GIVEN TEXT –
════════

Last week I was interrupted from my
studies when I got a telephone call from my parents. After a while,
I had to explain to them that my grades may not be as high as
desired this semester. I assured them that college is just more
demanding than high school, but they saw right through that. When
they asked what I spend all my time doing, I told them that
I’ve been going on a lot of first dates lately. They began
laughing and ridiculing me for never holding the interest of any
girl for more than one night, so I hung up on them.

Julie Pannuto

But it got me thinking, and I wondered why I never get far
beyond the first date.

Then, I remembered that last year, I went out with a girl
— for the sake of anonymity, let’s call her
“Jessica” (even though her real name is Maria).

Through my persistence, I got her to tell me what she
didn’t like about me. She gave me a copy of one of her diary
entries about me on the condition that I NEVER CALL HER AGAIN.

So I found this document, and read it carefully, trying to
decipher the hidden meanings and the delicate subtleties therein.
Considering that this Saturday will be dedicated to the memory of
St. Valentine, the love-doctor of the Catholic Church, I thought
I’d share the story with others and maybe raise awareness of
sub-par dating behaviors in hopes of one day eradicating it. The
diary read:


Dear Diary,

Tonight I went out with this guy named Andy, and it was
pretty much awful from the start. Through my window, I saw his car
coming down the street. It was white and had a stuffed Teletubby
chained on the front bumper. He swerved a little, and hit my
mailbox, knocking it out of the ground. He looked around, grabbed
it and tossed it into my neighbor’s bushes like nobody would

He carried a cane even though he didn’t need it, which
I think offended my grandmother who answered the door. When we left
he said, “See you later,” then he noticed her oxygen
tank and said, “well … maybe.”

On the way to the restaurant, I tried to break the ice by
saying that I liked his hair. Then he lectured me for at least
fifteen minutes about how it wasn’t orange, it was the color
of a “blazing citrus fury.” That really freaked me out.
He was also playing some really strange music. It may have been
Prince, but I really don’t know. He started singing along,
and he tried to hit some high notes that no right-minded man should
ever approach.

Dinner was really awkward. He tried to order the grilled
chicken but the waiter said he couldn’t because they had run
out. Andy then started tearing his clothes and weeping bitterly.

════════

DIRECTIVE 1 – Show each line of the records below that holds the string "GmbH". Case counts.

Transcribed page contents:
════════

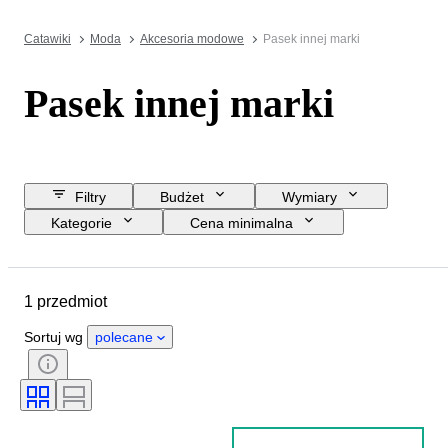
Catawiki
Moda
Akcesoria modowe
Pasek innej marki
Pasek innej marki
Filtry
Budżet
Wymiary
Kategorie
Cena minimalna
Data zakończenia
Lokalizacja
Marka
Przedmiot
1 przedmiot
Kraj pochodzenia
Materiał
Stan
Kolor
Era
Sortuj wg
polecane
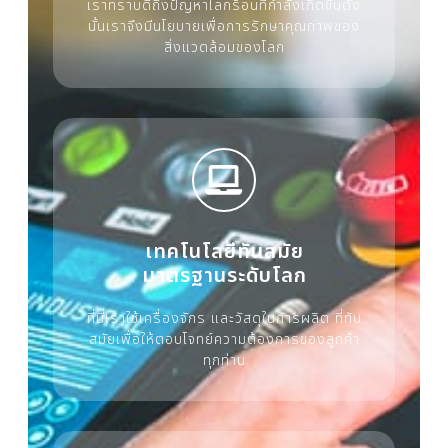
เราทราบดีถึงปัญหาโลกร้อนที่กำลังเกิดขึ้นดัง
นั้นเราจึงมีนโยบายเพื่อการรักษาคุณภาพของ
สิ่งแวดล้อมของโลก
เทคโนโลยีทันสมัย
มาตรฐานระดับโลก
ที่นี่เราใช้เครื่องจักร และวัสดุในการผลิต ที่ทัน
สมัยเพื่อให้ตอบโจทย์ความต้องการของลูกค้า
ทุกท่าน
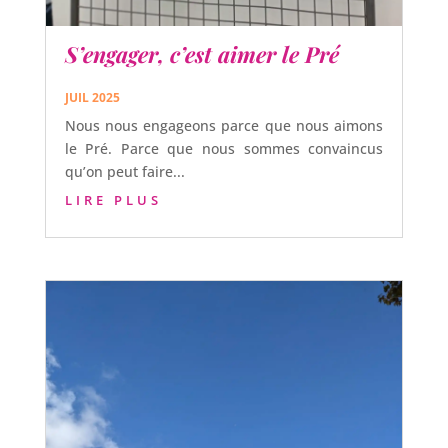
S’engager, c’est aimer le Pré
JUIL 2025
Nous nous engageons parce que nous aimons
le Pré. Parce que nous sommes convaincus
qu’on peut faire...
LIRE PLUS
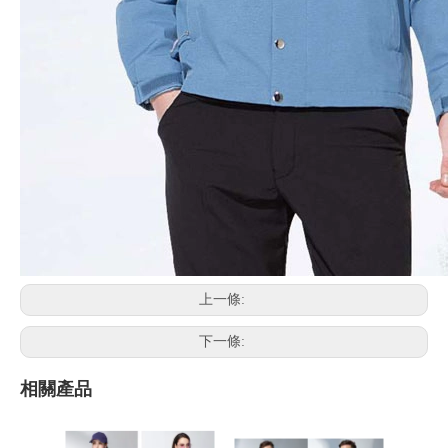
上一條:
下一條:
相關產品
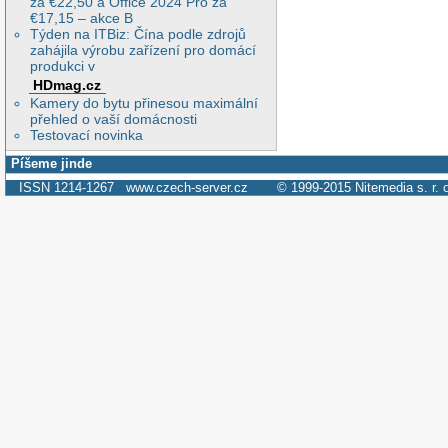
za €22,50 a Office 2024 Pro za
€17,15 – akce B
Týden na ITBiz: Čína podle zdrojů
zahájila výrobu zařízení pro domácí
produkci v
HDmag.cz
Kamery do bytu přinesou maximální
přehled o vaší domácnosti
Testovací novinka
Píšeme jinde
ISSN 1214-1267
www.czech-server.cz
© 1999-2015
Nitemedia s. r. 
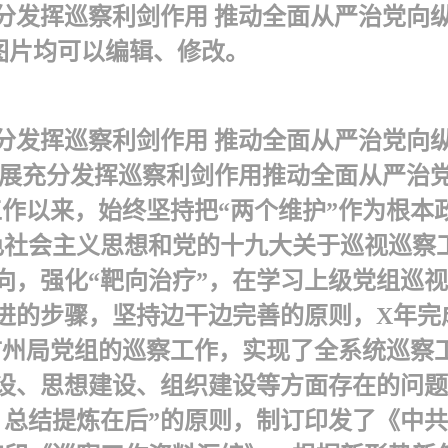
发挥巡察利剑作用 推动全面从严治党向纵深
图片均可以编辑、修改。
分发挥巡察利剑作用 推动全面从严治党向
发展充分发挥巡察利剑作用推动全面从严治
作以来，始终坚持把“两个维护”作为根本政
色社会主义思想和党的十九大关于巡视巡察
向，强化“靶向治疗”，在学习上级党组巡
进的步骤，坚持边干边完善的原则，X年完
市州局党组的巡察工作，实现了全系统巡察
设、思想建设、组织建设等方面存在的问题
，总结提炼在后”的原则，制订印发了《中共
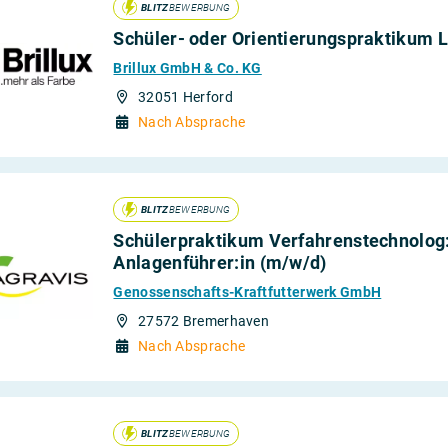
BLITZ
BEWERBUNG
Schüler- oder Orientierungspraktikum L
Brillux GmbH & Co. KG
32051 Herford
Nach Absprache
BLITZ
BEWERBUNG
Schülerpraktikum Verfahrenstechnolog:
Anlagenführer:in (m/w/d)
Genossenschafts-Kraftfutterwerk GmbH
27572 Bremerhaven
Nach Absprache
BLITZ
BEWERBUNG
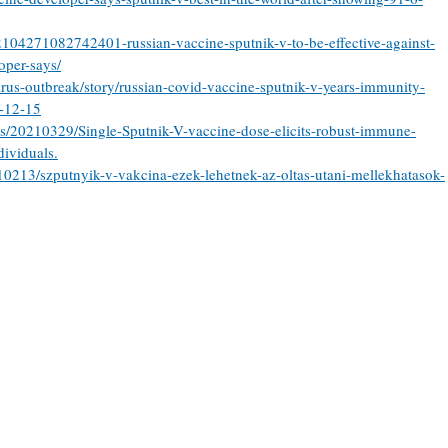
2104271082742401-russian-vaccine-sputnik-v-to-be-effective-against-
oper-says/
irus-outbreak/story/russian-covid-vaccine-sputnik-v-years-immunity-
0-12-15
s/20210329/Single-Sputnik-V-vaccine-dose-elicits-robust-immune-
dividuals.
210213/szputnyik-v-vakcina-ezek-lehetnek-az-oltas-utani-mellekhatasok-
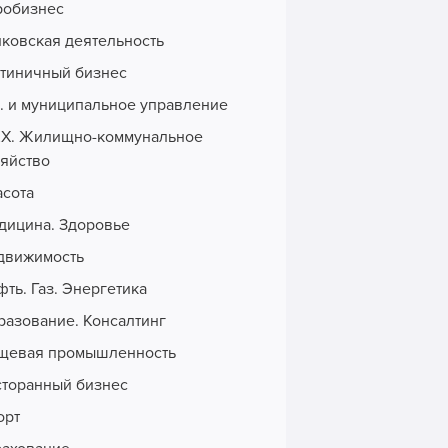
робизнес
нковская деятельность
стиничный бизнес
с. и муниципальное управление
Х. Жилищно-коммунальное
зяйство
асота
дицина. Здоровье
движимость
ть. Газ. Энергетика
разование. Консалтинг
щевая промышленность
сторанный бизнес
орт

════════

DIRECTIVE 2 – In the dating column, what was chained to the front bumper of Andy's car?

ANSWER AREA 1 –
Brillux GmbH & Co. KG
Genossenschafts-Kraftfutterwerk GmbH

ANSWER AREA 2 – A stuffed Teletubby.